Good config, all layers are covered.

Thanks for sharing.

 

[frogboy]

A nice config, nothing to add here other than to keep those backups up tp date. Most important.

Thanks for sharing with us here at MT.

 

[Exterminator]

Secure Windows 10 config! Thanks for sharing it with us

 

[Dave Russo]

Interesting,where did you ever find the programs 0patch and RunPEDetector? Never heard of either but googled and look pretty good. What was your thought process in choosing them? Thanks nice set up

 

[DeepWeb]

Interesting,where did you ever find the programs 0patch and RunPEDetector? Never heard of either but googled and look pretty good. What was your thought process in choosing them? Thanks nice set up

The EternalBlue debacle really made me wake up to the idea of exploits, what they are and how real of an issue they might be. So I followed infosec people on Twitter and they kept referring to 0patch so I downloaded it.
RunPEDetector and most of that stuff I found here on MT in the "Other security for Windows" section.

I said it in my intro. "Other security for Windows" on MT and "Other anti-malware" on Wilders are the most interesting sections IMO.

 

[outlawxtorn]

How do you like f-secure? I'm waiting for an invite still so I can pair it with VS pro.

 

[DeepWeb]

How do you like f-secure? I'm waiting for an invite still so I can pair it with VS pro.

Well if you want F-Secure Ultralight 64 bit, you can get it through here
F-Secure Ultralight Anti-Virus Beta

I like it. Definitely better detection than Windows Defender. Just a headsup, it does not look like the regular F-Secure and it has a strange way of installing itself.

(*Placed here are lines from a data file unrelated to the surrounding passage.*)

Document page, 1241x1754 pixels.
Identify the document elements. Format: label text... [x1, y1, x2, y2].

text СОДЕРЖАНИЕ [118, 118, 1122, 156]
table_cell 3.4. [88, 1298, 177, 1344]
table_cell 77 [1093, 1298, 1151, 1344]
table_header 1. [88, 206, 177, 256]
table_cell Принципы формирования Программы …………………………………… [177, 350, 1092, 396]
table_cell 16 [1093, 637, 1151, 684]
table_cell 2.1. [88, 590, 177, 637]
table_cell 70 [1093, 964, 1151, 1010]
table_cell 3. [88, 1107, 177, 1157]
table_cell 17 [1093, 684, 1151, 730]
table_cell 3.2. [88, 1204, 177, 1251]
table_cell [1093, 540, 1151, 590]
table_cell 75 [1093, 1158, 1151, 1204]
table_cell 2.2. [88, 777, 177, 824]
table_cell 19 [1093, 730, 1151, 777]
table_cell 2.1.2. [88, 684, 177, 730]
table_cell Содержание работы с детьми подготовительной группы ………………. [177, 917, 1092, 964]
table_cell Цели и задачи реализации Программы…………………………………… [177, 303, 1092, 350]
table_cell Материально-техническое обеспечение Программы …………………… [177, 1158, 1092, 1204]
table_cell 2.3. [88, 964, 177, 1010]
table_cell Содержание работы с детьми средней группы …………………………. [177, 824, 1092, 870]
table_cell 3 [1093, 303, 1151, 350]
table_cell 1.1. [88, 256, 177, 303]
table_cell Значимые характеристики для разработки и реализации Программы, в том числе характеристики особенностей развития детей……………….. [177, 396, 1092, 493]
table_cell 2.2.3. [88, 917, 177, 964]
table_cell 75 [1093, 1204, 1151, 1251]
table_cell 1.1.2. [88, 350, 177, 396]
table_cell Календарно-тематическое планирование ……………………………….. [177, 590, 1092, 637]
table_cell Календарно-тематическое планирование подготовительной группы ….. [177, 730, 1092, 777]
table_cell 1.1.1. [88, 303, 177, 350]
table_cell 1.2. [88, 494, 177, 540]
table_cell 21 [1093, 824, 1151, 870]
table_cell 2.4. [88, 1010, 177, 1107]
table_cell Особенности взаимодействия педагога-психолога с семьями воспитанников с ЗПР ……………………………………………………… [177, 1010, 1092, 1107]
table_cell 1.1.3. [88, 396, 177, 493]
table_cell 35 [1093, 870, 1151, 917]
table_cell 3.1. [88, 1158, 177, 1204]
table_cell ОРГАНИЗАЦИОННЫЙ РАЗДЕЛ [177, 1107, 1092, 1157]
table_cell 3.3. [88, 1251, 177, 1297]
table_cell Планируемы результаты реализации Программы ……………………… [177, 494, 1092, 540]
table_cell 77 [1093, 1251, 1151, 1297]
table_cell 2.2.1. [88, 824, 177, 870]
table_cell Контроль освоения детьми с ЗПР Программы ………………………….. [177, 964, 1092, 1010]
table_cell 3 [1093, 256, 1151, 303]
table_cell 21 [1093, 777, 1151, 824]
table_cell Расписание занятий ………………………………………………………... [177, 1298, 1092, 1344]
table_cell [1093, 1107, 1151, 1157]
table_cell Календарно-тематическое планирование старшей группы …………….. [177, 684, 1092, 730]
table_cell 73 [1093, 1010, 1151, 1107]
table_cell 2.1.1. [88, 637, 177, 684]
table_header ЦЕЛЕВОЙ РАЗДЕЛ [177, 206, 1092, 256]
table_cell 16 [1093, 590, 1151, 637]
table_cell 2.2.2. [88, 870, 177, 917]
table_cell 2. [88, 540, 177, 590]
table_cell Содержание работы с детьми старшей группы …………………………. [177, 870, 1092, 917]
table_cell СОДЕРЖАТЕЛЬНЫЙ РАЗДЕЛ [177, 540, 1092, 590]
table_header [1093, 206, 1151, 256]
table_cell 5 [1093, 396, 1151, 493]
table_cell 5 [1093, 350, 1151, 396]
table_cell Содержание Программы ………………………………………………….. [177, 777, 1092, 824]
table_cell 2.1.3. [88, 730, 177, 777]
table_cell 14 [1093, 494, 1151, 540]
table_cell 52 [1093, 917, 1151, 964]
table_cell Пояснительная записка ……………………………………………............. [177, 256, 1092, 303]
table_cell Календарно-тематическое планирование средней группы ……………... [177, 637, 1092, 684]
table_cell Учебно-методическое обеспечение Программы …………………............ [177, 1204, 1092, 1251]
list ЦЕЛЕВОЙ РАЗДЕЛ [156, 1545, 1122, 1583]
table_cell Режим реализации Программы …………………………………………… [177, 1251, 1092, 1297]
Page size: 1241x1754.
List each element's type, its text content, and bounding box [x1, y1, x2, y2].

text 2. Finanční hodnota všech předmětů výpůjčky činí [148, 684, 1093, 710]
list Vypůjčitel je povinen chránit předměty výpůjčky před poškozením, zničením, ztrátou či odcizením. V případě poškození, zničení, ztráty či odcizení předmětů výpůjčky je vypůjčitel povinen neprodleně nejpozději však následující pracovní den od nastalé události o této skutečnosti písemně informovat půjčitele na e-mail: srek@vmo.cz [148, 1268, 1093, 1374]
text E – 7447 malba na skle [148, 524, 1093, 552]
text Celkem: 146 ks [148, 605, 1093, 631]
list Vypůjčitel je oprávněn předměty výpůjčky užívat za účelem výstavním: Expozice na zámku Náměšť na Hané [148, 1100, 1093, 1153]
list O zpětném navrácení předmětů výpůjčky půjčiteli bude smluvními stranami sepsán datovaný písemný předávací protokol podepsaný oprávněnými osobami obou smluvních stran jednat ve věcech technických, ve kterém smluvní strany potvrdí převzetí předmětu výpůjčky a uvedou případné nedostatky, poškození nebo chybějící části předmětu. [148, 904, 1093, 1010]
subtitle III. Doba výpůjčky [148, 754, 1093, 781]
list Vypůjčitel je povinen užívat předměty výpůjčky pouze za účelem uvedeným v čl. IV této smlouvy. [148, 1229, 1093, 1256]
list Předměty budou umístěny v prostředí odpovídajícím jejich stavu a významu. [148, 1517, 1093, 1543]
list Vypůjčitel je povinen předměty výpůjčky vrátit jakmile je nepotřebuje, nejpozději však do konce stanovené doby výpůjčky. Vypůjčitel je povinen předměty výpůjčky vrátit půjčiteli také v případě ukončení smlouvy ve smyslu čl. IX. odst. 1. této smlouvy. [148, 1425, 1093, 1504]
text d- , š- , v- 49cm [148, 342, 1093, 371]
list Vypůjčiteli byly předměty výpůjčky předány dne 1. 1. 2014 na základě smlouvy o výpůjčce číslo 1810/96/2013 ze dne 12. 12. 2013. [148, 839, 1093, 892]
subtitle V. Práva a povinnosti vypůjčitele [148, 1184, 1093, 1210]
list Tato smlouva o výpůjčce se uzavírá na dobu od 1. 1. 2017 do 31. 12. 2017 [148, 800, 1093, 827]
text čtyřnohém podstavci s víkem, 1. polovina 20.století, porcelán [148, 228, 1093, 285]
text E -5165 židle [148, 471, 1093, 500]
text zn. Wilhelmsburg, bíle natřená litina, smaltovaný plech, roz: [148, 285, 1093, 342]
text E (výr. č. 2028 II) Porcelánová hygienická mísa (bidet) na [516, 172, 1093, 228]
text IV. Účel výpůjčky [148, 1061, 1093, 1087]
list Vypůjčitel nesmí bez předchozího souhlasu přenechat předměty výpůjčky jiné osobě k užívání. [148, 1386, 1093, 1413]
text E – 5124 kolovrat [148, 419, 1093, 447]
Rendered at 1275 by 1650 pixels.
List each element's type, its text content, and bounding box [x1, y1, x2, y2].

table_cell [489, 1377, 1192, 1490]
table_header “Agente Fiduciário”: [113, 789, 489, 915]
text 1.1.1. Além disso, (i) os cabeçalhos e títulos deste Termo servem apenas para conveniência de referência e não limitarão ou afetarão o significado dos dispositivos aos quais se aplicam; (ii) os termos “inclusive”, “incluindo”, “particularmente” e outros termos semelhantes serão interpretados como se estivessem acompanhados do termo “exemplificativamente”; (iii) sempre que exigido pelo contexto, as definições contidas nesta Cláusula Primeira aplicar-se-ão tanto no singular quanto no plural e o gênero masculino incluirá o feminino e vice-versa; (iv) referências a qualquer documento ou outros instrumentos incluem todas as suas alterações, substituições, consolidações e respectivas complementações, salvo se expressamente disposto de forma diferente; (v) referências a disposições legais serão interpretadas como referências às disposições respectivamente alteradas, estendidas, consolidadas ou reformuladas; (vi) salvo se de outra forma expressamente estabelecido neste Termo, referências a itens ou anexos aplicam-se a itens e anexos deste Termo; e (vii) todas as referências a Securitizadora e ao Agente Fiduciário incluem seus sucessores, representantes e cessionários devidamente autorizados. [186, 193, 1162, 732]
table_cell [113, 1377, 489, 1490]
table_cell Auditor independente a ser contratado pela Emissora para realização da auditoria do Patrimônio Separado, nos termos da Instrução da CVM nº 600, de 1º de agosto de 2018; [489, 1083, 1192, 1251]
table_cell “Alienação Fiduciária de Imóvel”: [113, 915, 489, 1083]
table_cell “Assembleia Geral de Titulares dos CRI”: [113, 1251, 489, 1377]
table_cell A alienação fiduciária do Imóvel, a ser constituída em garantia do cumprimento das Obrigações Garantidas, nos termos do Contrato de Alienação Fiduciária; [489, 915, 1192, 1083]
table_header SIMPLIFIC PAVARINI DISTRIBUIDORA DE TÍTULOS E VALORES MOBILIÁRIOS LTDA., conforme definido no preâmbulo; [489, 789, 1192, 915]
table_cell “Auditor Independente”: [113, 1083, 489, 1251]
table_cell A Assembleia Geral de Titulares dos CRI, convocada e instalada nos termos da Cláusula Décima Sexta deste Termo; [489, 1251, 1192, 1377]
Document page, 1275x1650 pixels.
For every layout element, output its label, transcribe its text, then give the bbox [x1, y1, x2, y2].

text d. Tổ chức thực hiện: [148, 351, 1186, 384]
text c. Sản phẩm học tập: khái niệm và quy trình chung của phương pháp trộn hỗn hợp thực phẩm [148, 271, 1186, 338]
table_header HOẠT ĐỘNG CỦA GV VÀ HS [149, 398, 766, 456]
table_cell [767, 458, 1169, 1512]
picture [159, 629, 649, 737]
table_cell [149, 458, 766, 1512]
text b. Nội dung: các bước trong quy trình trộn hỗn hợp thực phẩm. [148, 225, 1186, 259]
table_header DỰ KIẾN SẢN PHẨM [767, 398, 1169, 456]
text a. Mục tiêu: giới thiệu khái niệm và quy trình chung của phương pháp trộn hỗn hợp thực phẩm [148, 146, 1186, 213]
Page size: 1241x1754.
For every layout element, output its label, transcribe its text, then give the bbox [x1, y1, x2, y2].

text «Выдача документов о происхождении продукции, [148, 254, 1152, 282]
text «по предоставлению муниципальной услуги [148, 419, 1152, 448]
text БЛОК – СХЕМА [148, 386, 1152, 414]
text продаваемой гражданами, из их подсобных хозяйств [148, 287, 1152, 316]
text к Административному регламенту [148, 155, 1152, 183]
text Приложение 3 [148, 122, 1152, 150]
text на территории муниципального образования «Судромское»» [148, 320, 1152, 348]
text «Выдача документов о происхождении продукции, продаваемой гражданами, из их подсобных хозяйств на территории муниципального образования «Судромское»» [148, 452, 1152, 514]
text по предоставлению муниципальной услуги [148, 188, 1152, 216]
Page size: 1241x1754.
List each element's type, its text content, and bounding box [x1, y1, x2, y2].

Very little visual feedback during installation, and no entry in Start Menu. Not a lot of choices, no whitelist you can navigate to but you can whitelist but I don't have any conflicts (nvm might have conflicts with Origin).

Edit: So it does actually have a whitelist called "Marked as safe". I just have to get used to the different UI.

 

[DeepWeb]

Converted to Avast Free Antivirus after seeing that it has some excellent 0 day detection and even fares better than some paid mainstream antiviruses.

Edit: Nevermind. Uninstalling this crap. Call me when there is a 3rd party antivirus that doesn't employ ugly hooks that break everything. For now I just use WD and other bells and whistles to enhance it.

 

[DeepWeb]

Installed Voodooshield and Crystal Security. Extremely happy with my setup. Very light-weight. In addition to that, I made sure to disable Windows Defender by Group Policy, Windows Firewall and that annoying Windows Defender Security Center.

Yes I use a lot of programs, but they don't conflict with each other as long as you whitelist all of them in Comodo Firewall. There is some overlap between Voodooshield and Comodo Auto-containment, but other than that they all complete one another. My goal was layered & light-weight security solution and I think I achieved that surprisingly not by having one internet security solution, but by having many. Almost no CPU usage at all. RAM?
Voodooshield 20 MB
Crystal Security 20 MB
CFW 10 MB
GhostPress 6 MB
MBAE 6 MB
AppCheck 2 MB
0patch 2 MB

64 MB RAM consumed. Yes I included the services as well.
The other goal I was trying to achieve using this is that if something compromised one of the modules, it wouldn't take down the entire security. E.g. if Voodooshield goes down, I still have the firewall, antivirus, anti-exploits, anti-keylogger and anti-ransomware running.